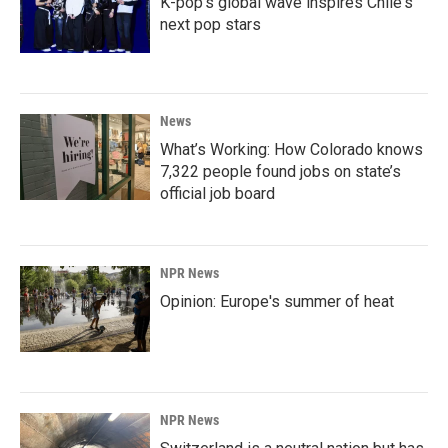
K-pop's global wave inspires Chile's
next pop stars
News
What’s Working: How Colorado knows
7,322 people found jobs on state’s
official job board
NPR News
Opinion: Europe's summer of heat
NPR News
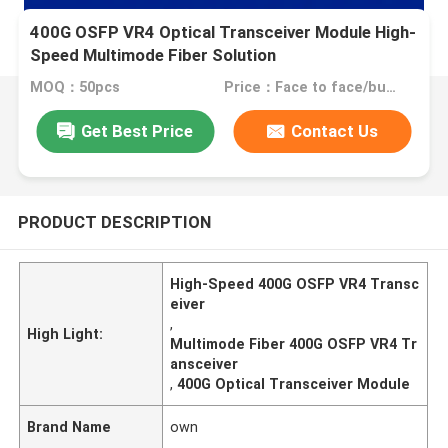
400G OSFP VR4 Optical Transceiver Module High-
Speed Multimode Fiber Solution
MOQ：50pcs
Price：Face to face/bulk price
Get Best Price
Contact Us
PRODUCT DESCRIPTION
High-Speed 400G OSFP VR4 Transc
eiver
,
High Light:
Multimode Fiber 400G OSFP VR4 Tr
ansceiver
,
400G Optical Transceiver Module
Brand Name
own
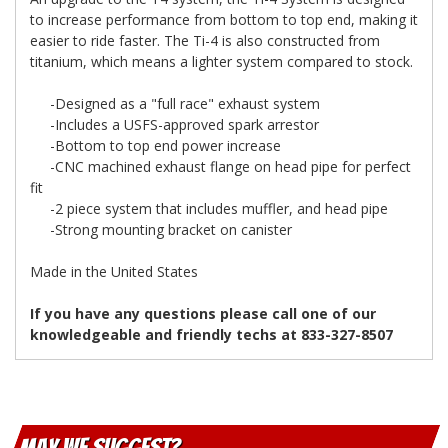
to increase performance from bottom to top end, making it
easier to ride faster. The Ti-4 is also constructed from
titanium, which means a lighter system compared to stock.
-Designed as a "full race" exhaust system
-Includes a USFS-approved spark arrestor
-Bottom to top end power increase
-CNC machined exhaust flange on head pipe for perfect
fit
-2 piece system that includes muffler, and head pipe
-Strong mounting bracket on canister
Made in the United States
If you have any questions please call one of our
knowledgeable and friendly techs at 833-327-8507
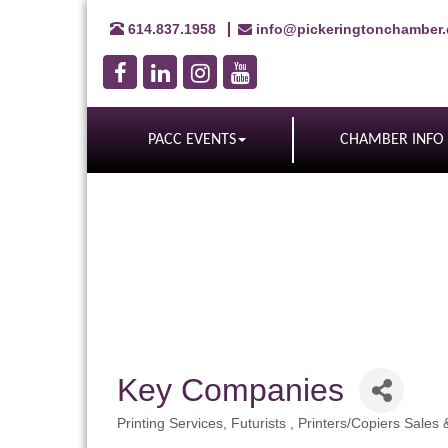
614.837.1958
info@pickeringtonchamber
PACC EVENTS
CHAMBER INFO
Key Companies
Printing Services
Futurists
Printers/Copiers Sales 
Categories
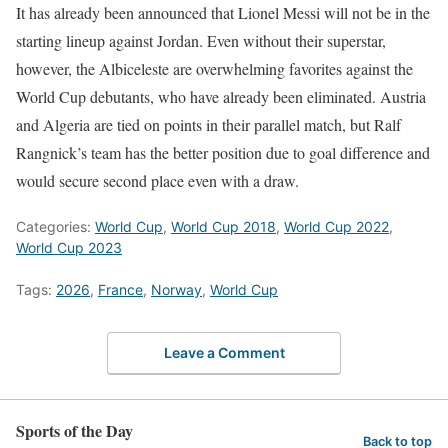
It has already been announced that Lionel Messi will not be in the
starting lineup against Jordan. Even without their superstar,
however, the Albiceleste are overwhelming favorites against the
World Cup debutants, who have already been eliminated. Austria
and Algeria are tied on points in their parallel match, but Ralf
Rangnick’s team has the better position due to goal difference and
would secure second place even with a draw.
Categories:
World Cup
,
World Cup 2018
,
World Cup 2022
,
World Cup 2023
Tags:
2026
,
France
,
Norway
,
World Cup
Leave a Comment
Sports of the Day
Back to top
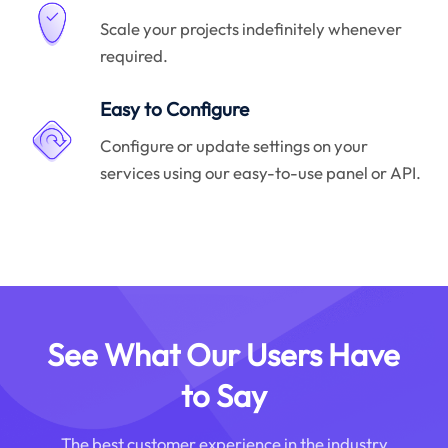
Scale your projects indefinitely whenever
required.
Easy to Configure
Configure or update settings on your
services using our easy-to-use panel or API.
See What Our Users Have
to Say
The best customer experience in the industry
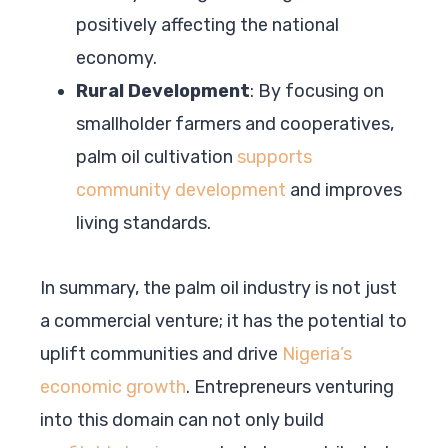
positively affecting the national
economy.
Rural Development
: By focusing on
smallholder farmers and cooperatives,
palm oil cultivation
supports
community development
and improves
living standards.
In summary, the palm oil industry is not just
a commercial venture; it has the potential to
uplift communities and drive
Nigeria’s
economic growth
. Entrepreneurs venturing
into this domain can not only build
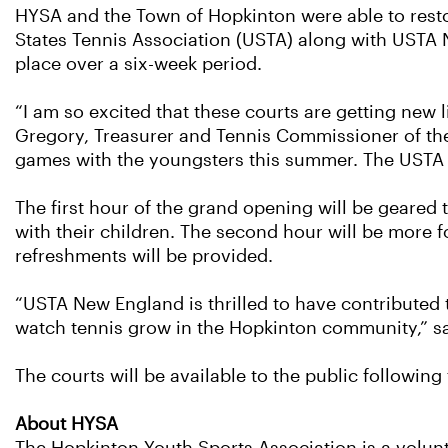
HYSA and the Town of Hopkinton were able to resto
States Tennis Association (USTA) along with USTA 
place over a six-week period.
“I am so excited that these courts are getting new 
Gregory, Treasurer and Tennis Commissioner of the H
games with the youngsters this summer. The USTA a
The first hour of the grand opening will be geared 
with their children. The second hour will be more f
refreshments will be provided.
“USTA New England is thrilled to have contributed
watch tennis grow in the Hopkinton community,” sa
The courts will be available to the public followi
About HYSA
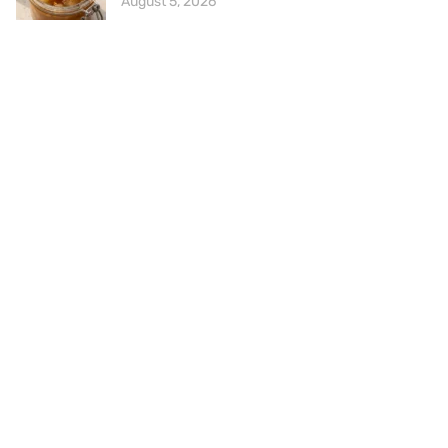
August 5, 2026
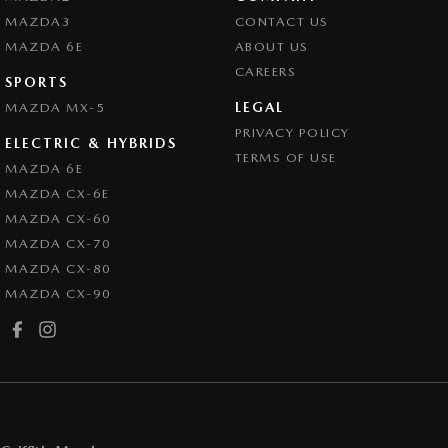
MAZDA3
CONTACT US
MAZDA 6E
ABOUT US
CAREERS
SPORTS
LEGAL
MAZDA MX-5
PRIVACY POLICY
ELECTRIC & HYBRIDS
TERMS OF USE
MAZDA 6E
MAZDA CX-6E
MAZDA CX-60
MAZDA CX-70
MAZDA CX-80
MAZDA CX-90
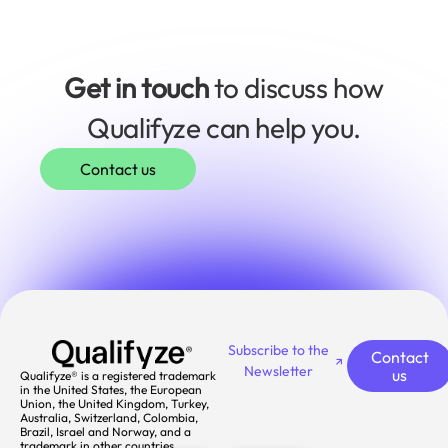
Get in touch
to discuss how
Qualifyze can help you.
Contact us
Subscribe to the
Contact
Newsletter
us
Qualifyze® is a registered trademark
in the United States, the European
Union, the United Kingdom, Turkey,
Australia, Switzerland, Colombia,
Brazil, Israel and Norway, and a
trademark in other countries.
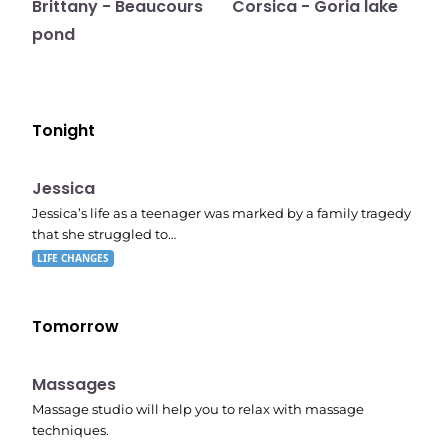
Brittany - Beaucours
Corsica - Goria lake
pond
Tonight
E05
11:10 pm
Jessica
Jessica’s life as a teenager was marked by a family tragedy
that she struggled to…
LIFE CHANGES
Tomorrow
11:24 pm
Massages
Massage studio will help you to relax with massage
techniques.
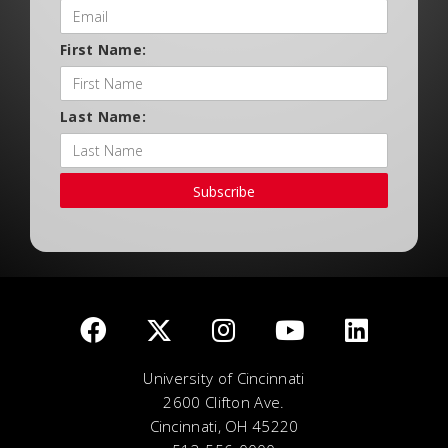
First Name:
Last Name:
Subscribe
University of Cincinnati
2600 Clifton Ave.
Cincinnati, OH 45220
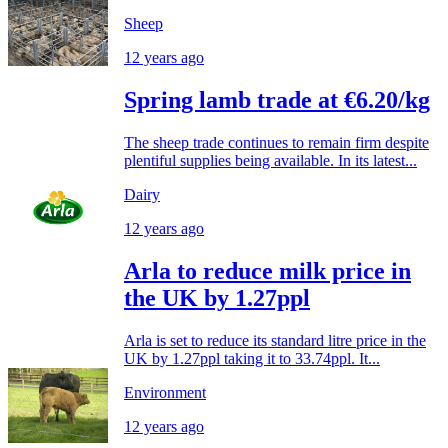
Sheep
12 years ago
Spring lamb trade at €6.20/kg
The sheep trade continues to remain firm despite
plentiful supplies being available. In its latest...
Dairy
12 years ago
Arla to reduce milk price in
the UK by 1.27ppl
Arla is set to reduce its standard litre price in the
UK by 1.27ppl taking it to 33.74ppl. It...
Environment
12 years ago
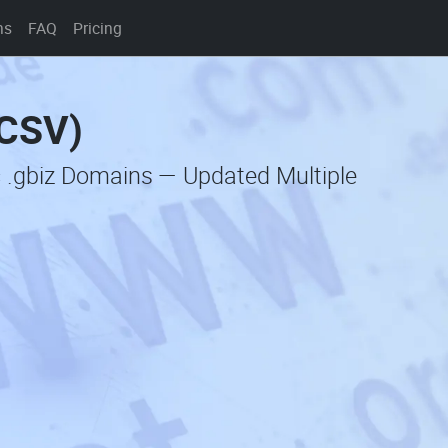
ns
FAQ
Pricing
(CSV)
c .gbiz Domains — Updated Multiple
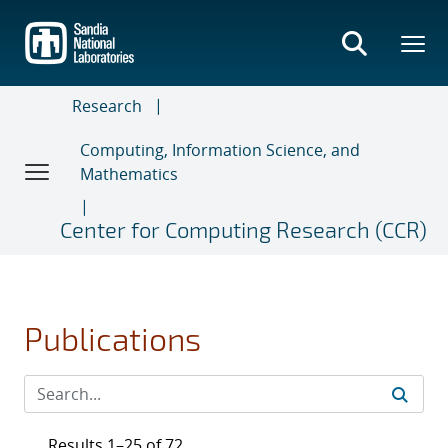
Skip
to
main
content
Research
Computing, Information Science, and
Mathematics
Center for Computing Research (CCR)
Publications
Results 1–25 of 72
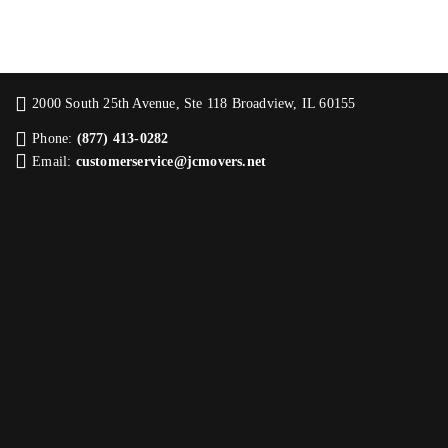
2000 South 25th Avenue, Ste 118 Broadview, IL 60155
Phone:
(877) 413-0282
Email:
customerservice@jcmovers.net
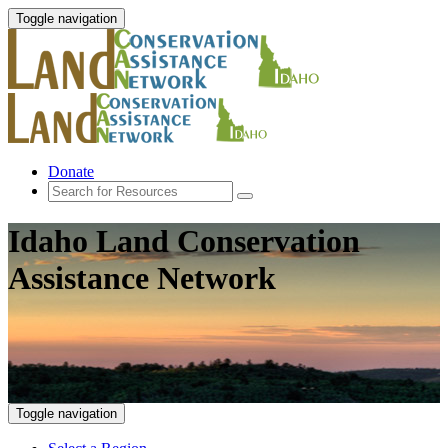
Toggle navigation
Donate
Idaho Land Conservation
Assistance Network
Toggle navigation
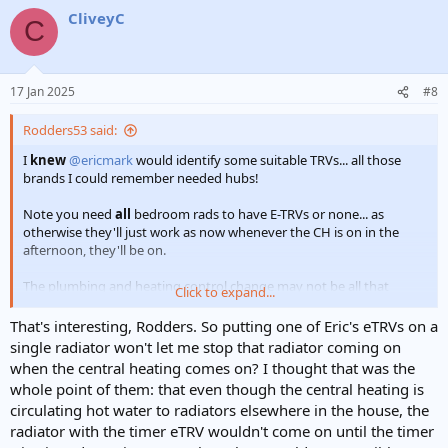
CliveyC
C
17 Jan 2025
#8
Rodders53 said:
I
knew
@ericmark
would identify some suitable TRVs... all those
brands I could remember needed hubs!
Note you need
all
bedroom rads to have E-TRVs or none... as
otherwise they'll just work as now whenever the CH is on in the
afternoon, they'll be on.
The plumbing and heating control change may not be all that
Click to expand...
dreadfully expensive and you could retain the manual TRVs. May be
worth costing that up as well?
That's interesting, Rodders. So putting one of Eric's eTRVs on a
single radiator won't let me stop that radiator coming on
when the central heating comes on? I thought that was the
whole point of them: that even though the central heating is
circulating hot water to radiators elsewhere in the house, the
radiator with the timer eTRV wouldn't come on until the timer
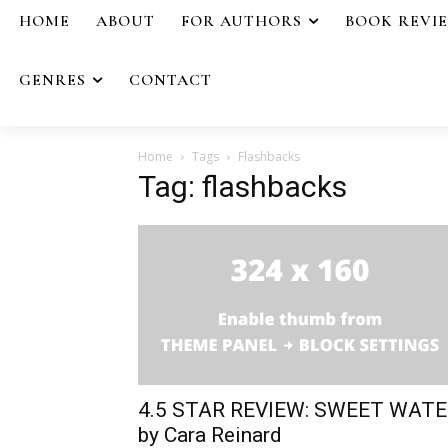
HOME
ABOUT
FOR AUTHORS
BOOK REVI
GENRES
CONTACT
Home
Tags
Flashbacks
Tag: flashbacks
4.5 STAR REVIEW: SWEET WAT
by Cara Reinard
::::::::
请返回上方记录中所有含有字符串“increase”的行，匹配时区分大小写。

to increase performance from bottom to top end, making it
-Bottom to top end power increase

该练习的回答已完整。